§ **Assigned task**:
Where a line of the listing below includes the word "temporarily", reproduce that line.

§ **Entries shown**:
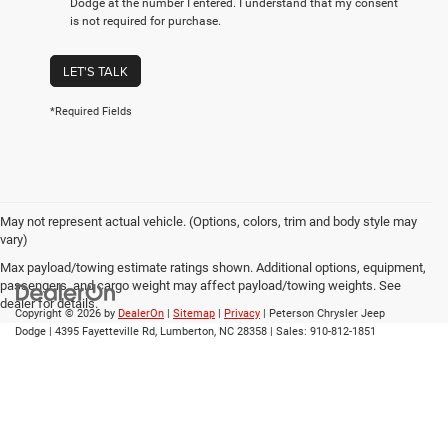
Dodge at the number I entered. I understand that my consent
is not required for purchase.
LET'S TALK
*Required Fields
May not represent actual vehicle. (Options, colors, trim and body style may
vary)
Max payload/towing estimate ratings shown. Additional options, equipment,
passengers, and cargo weight may affect payload/towing weights. See
dealer for details.
Copyright © 2026
by
DealerOn
|
Sitemap
|
Privacy
| Peterson Chrysler Jeep
Dodge
|
4395 Fayetteville Rd,
Lumberton,
NC
28358
| Sales:
910-812-1851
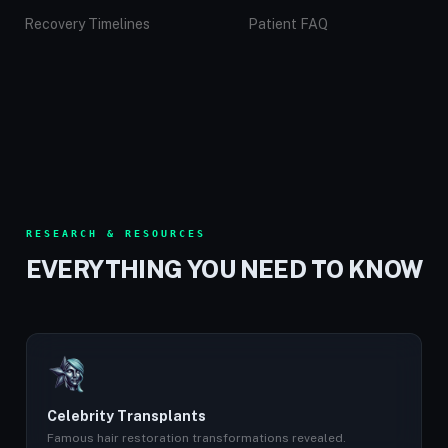
Recovery Timelines
Patient FAQ
RESEARCH & RESOURCES
EVERYTHING YOU NEED TO KNOW
Celebrity Transplants
Famous hair restoration transformations revealed.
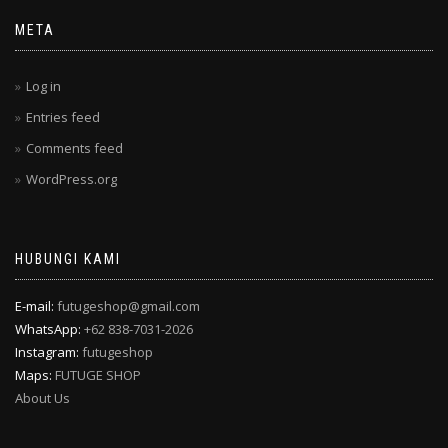
META
Log in
Entries feed
Comments feed
WordPress.org
HUBUNGI KAMI
E-mail:
futugeshop@gmail.com
WhatsApp:
+62 838-7031-2026
Instagram:
futugeshop
Maps:
FUTUGE SHOP
About Us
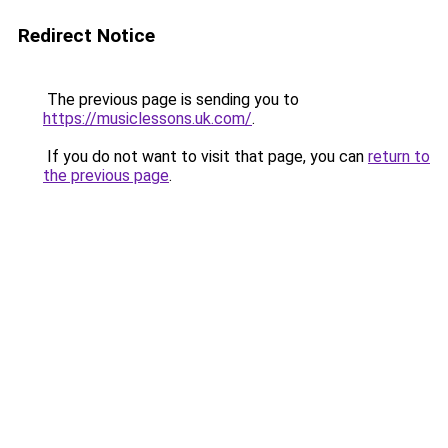
Redirect Notice
The previous page is sending you to
https://musiclessons.uk.com/
.
If you do not want to visit that page, you can
return to
the previous page
.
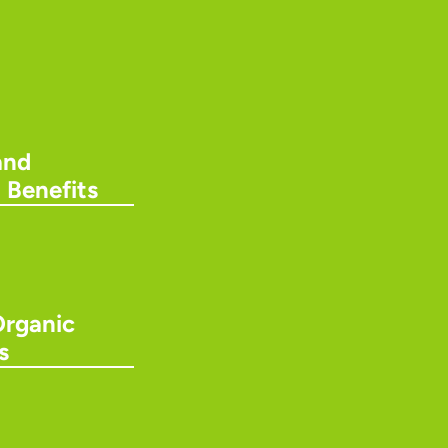
and
 Benefits
Organic
s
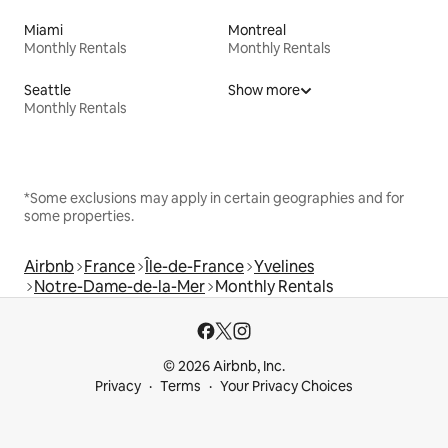
Miami
Montreal
Monthly Rentals
Monthly Rentals
Seattle
Show more
Monthly Rentals
*Some exclusions may apply in certain geographies and for
some properties.
Airbnb
France
Île-de-France
Yvelines
Notre-Dame-de-la-Mer
Monthly Rentals
© 2026 Airbnb, Inc.
Privacy
Terms
Your Privacy Choices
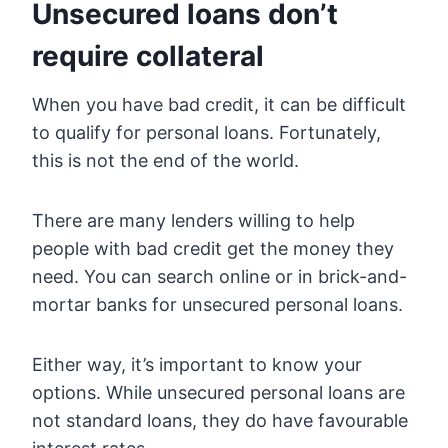
Unsecured loans don’t
require collateral
When you have bad credit, it can be difficult
to qualify for personal loans. Fortunately,
this is not the end of the world.
There are many lenders willing to help
people with bad credit get the money they
need. You can search online or in brick-and-
mortar banks for unsecured personal loans.
Either way, it’s important to know your
options. While unsecured personal loans are
not standard loans, they do have favourable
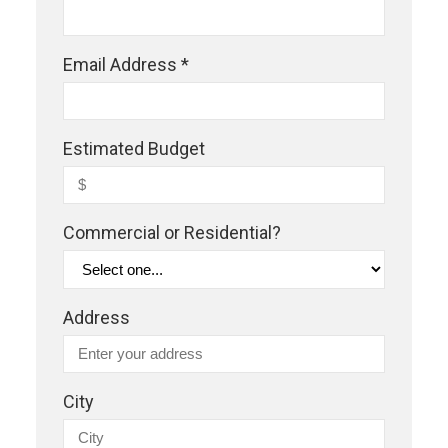
Email Address *
Estimated Budget
Commercial or Residential?
Address
City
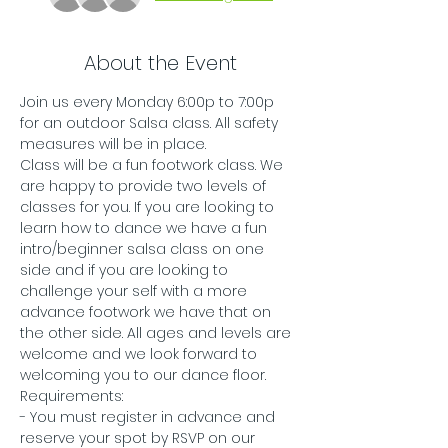
About the Event
Join us every Monday 6:00p to 7:00p 
for an outdoor Salsa class. All safety 
measures will be in place.
Class will be a fun footwork class. We 
are happy to provide two levels of 
classes for you. If you are looking to 
learn how to dance we have a fun 
intro/beginner salsa class on one 
side and if you are looking to 
challenge your self with a more 
advance footwork we have that on 
the other side. All ages and levels are 
welcome and we look forward to 
welcoming you to our dance floor. 
Requirements:
- You must register in advance and 
reserve your spot by RSVP on our 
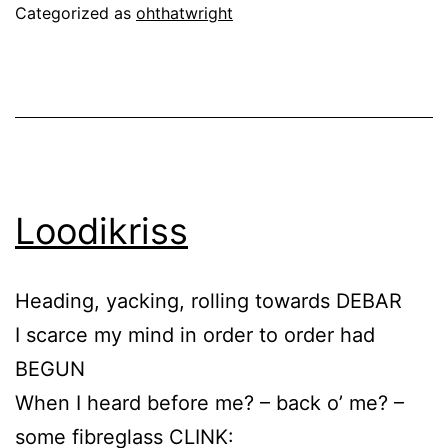
Categorized as
ohthatwright
Loodikriss
Heading, yacking, rolling towards DEBAR
I scarce my mind in order to order had
BEGUN
When I heard before me? – back o’ me? –
some fibreglass CLINK:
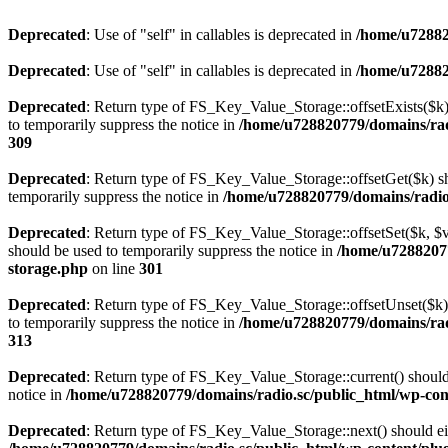
Deprecated
: Use of "self" in callables is deprecated in
/home/u72882
Deprecated
: Use of "self" in callables is deprecated in
/home/u72882
Deprecated
: Return type of FS_Key_Value_Storage::offsetExists($k) 
to temporarily suppress the notice in
/home/u728820779/domains/radi
309
Deprecated
: Return type of FS_Key_Value_Storage::offsetGet($k) sh
temporarily suppress the notice in
/home/u728820779/domains/radio.s
Deprecated
: Return type of FS_Key_Value_Storage::offsetSet($k, $v)
should be used to temporarily suppress the notice in
/home/u72882077
storage.php
on line
301
Deprecated
: Return type of FS_Key_Value_Storage::offsetUnset($k) 
to temporarily suppress the notice in
/home/u728820779/domains/radi
313
Deprecated
: Return type of FS_Key_Value_Storage::current() should e
notice in
/home/u728820779/domains/radio.sc/public_html/wp-conte
Deprecated
: Return type of FS_Key_Value_Storage::next() should eith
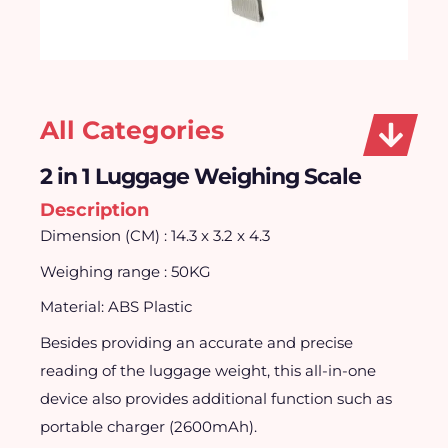
All Categories
2 in 1 Luggage Weighing Scale
Description
Dimension (CM) : 14.3 x 3.2 x 4.3
Weighing range : 50KG
Material: ABS Plastic
Besides providing an accurate and precise
reading of the luggage weight, this all-in-one
device also provides additional function such as
portable charger (2600mAh).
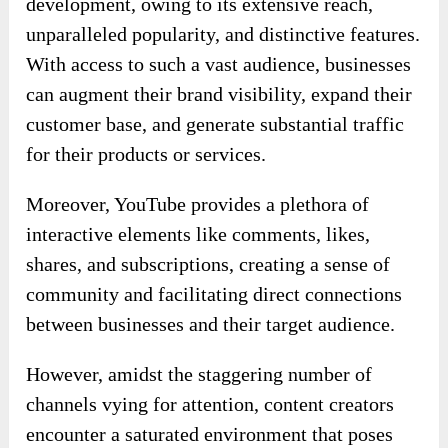
development, owing to its extensive reach,
unparalleled popularity, and distinctive features.
With access to such a vast audience, businesses
can augment their brand visibility, expand their
customer base, and generate substantial traffic
for their products or services.
Moreover, YouTube provides a plethora of
interactive elements like comments, likes,
shares, and subscriptions, creating a sense of
community and facilitating direct connections
between businesses and their target audience.
However, amidst the staggering number of
channels vying for attention, content creators
encounter a saturated environment that poses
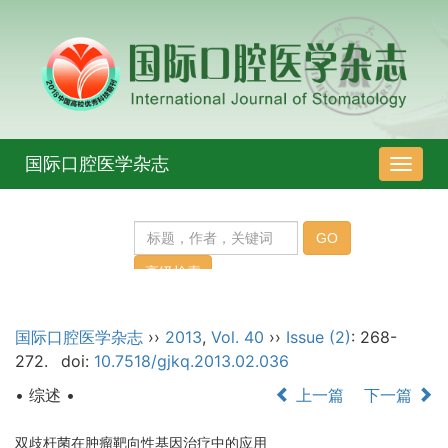
国际口腔医学杂志
导
航
切
换
国际口腔医学杂志
››
2013
,
Vol. 40
››
Issue (2)
: 268-
272.
doi:
10.7518/gjkq.2013.02.036
• 综述 •
上一篇
下一篇
双歧杆菌在肿瘤靶向性基因治疗中的应用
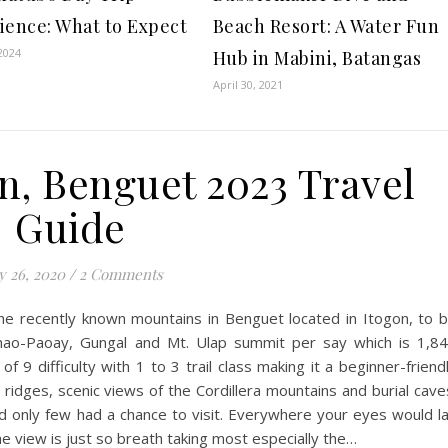
ience: What to Expect
Beach Resort: A Water Fun
2024
Hub in Mabini, Batangas
April 30, 2021
on, Benguet 2023 Travel
Guide
 26, 2020
/
2 Comments
 the recently known mountains in Benguet located in Itogon, to 
anao-Paoay, Gungal and Mt. Ulap summit per say which is 1,8
 9 difficulty with 1 to 3 trail class making it a beginner-friend
 ridges, scenic views of the Cordillera mountains and burial cave
d only few had a chance to visit. Everywhere your eyes would l
he view is just so breath taking most especially the…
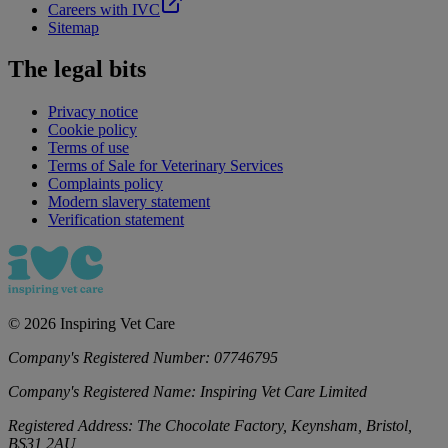
Careers with IVC
Sitemap
The legal bits
Privacy notice
Cookie policy
Terms of use
Terms of Sale for Veterinary Services
Complaints policy
Modern slavery statement
Verification statement
©
2026
Inspiring Vet Care
Company's Registered Number:
07746795
Company's Registered Name:
Inspiring Vet Care Limited
Registered Address:
The Chocolate Factory, Keynsham, Bristol,
BS31 2AU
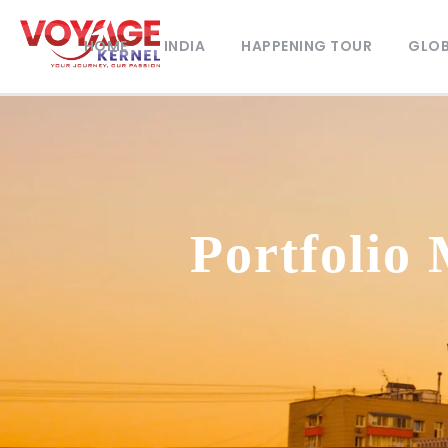
HOME
INDIA
HAPPENING TOUR
GLOB
Portfolio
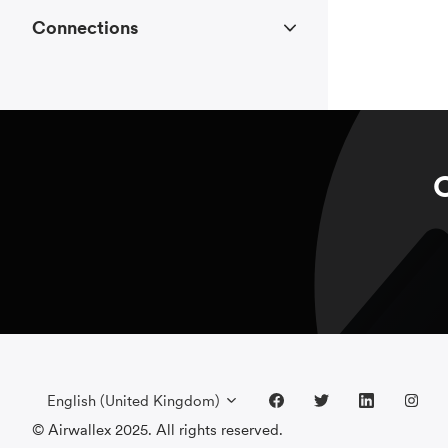
Connections
C
English (United Kingdom)
© Airwallex 2025. All rights reserved.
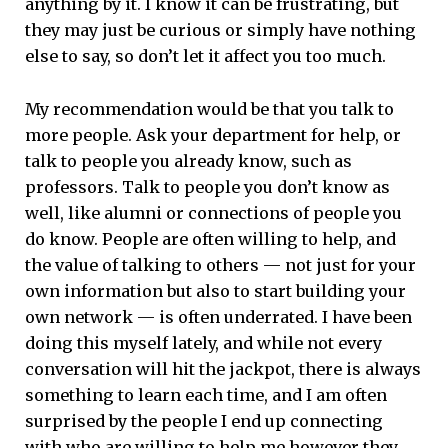
anything by it. I know it can be frustrating, but
they may just be curious or simply have nothing
else to say, so don’t let it affect you too much.
My recommendation would be that you talk to
more people. Ask your department for help, or
talk to people you already know, such as
professors. Talk to people you don’t know as
well, like alumni or connections of people you
do know. People are often willing to help, and
the value of talking to others — not just for your
own information but also to start building your
own network — is often underrated. I have been
doing this myself lately, and while not every
conversation will hit the jackpot, there is always
something to learn each time, and I am often
surprised by the people I end up connecting
with who are willing to help me however they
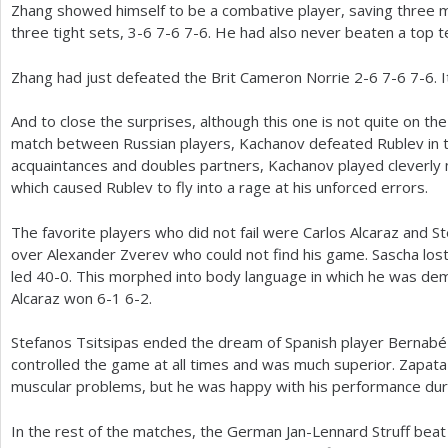
Zhang showed himself to be a combative player, saving three m
three tight sets,
3
-6
7
-6
7
-6
. He had also never beaten a top t
Zhang had just defeated the Brit Cameron Norrie
2
-6
7
-6
7
-6
. 
And to close the surprises, although this one is not quite on the
match between Russian players, Kachanov defeated Rublev in 
acquaintances and doubles partners, Kachanov played cleverly 
which caused Rublev to fly into a rage at his unforced errors.
The favorite players who did not fail were Carlos Alcaraz and S
over Alexander Zverev who could not find his game. Sascha los
led
40
-0
. This morphed into body language in which he was demo
Alcaraz won
6
-1
6
-2
.
Stefanos Tsitsipas ended the dream of Spanish player Bernab
controlled the game at all times and was much superior. Zapata
muscular problems, but he was happy with his performance dur
In the rest of the matches, the German Jan-Lennard Struff bea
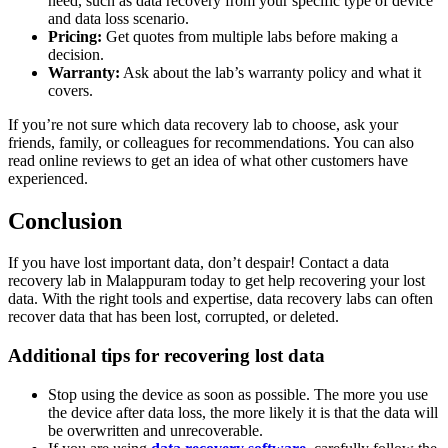
need, such as data recovery from your specific type of device
and data loss scenario.
Pricing:
Get quotes from multiple labs before making a
decision.
Warranty:
Ask about the lab’s warranty policy and what it
covers.
If you’re not sure which data recovery lab to choose, ask your
friends, family, or colleagues for recommendations. You can also
read online reviews to get an idea of what other customers have
experienced.
Conclusion
If you have lost important data, don’t despair! Contact a data
recovery lab in Malappuram today to get help recovering your lost
data. With the right tools and expertise, data recovery labs can often
recover data that has been lost, corrupted, or deleted.
Additional tips for recovering lost data
Stop using the device as soon as possible. The more you use
the device after data loss, the more likely it is that the data will
be overwritten and unrecoverable.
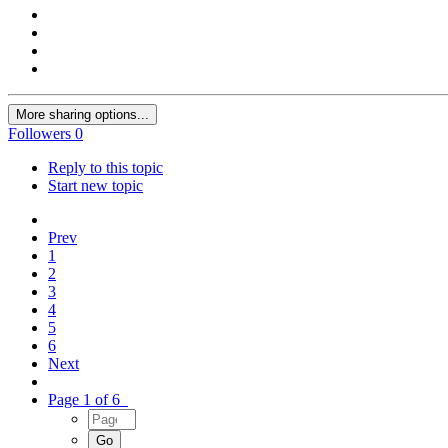
More sharing options...
Followers
0
Reply to this topic
Start new topic
Prev
1
2
3
4
5
6
Next
Page 1 of 6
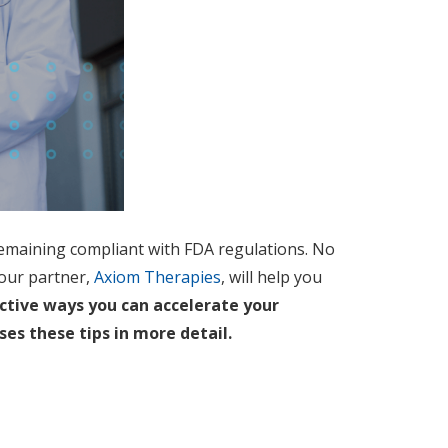
e remaining compliant with FDA regulations. No
our partner,
Axiom Therapies
, will help you
ective ways you can accelerate your
ses these tips in more detail.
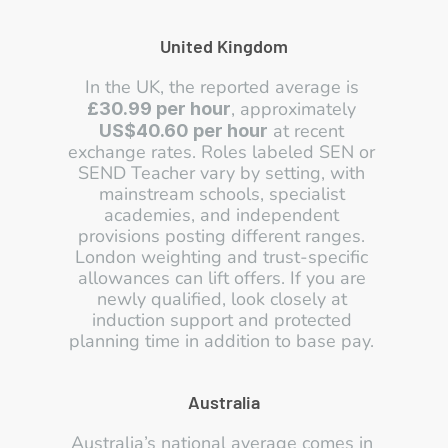
United Kingdom
In the UK, the reported average is 
, approximately 
£30.99 per hour
 at recent 
US$40.60 per hour
exchange rates. Roles labeled SEN or 
SEND Teacher vary by setting, with 
mainstream schools, specialist 
academies, and independent 
provisions posting different ranges. 
London weighting and trust-specific 
allowances can lift offers. If you are 
newly qualified, look closely at 
induction support and protected 
planning time in addition to base pay. 
Australia
Australia’s national average comes in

§ **Your response**:
to temporarily suppress the notice in
temporarily suppress the notice in
should be used to temporarily suppress the notice in
to temporarily suppress the notice in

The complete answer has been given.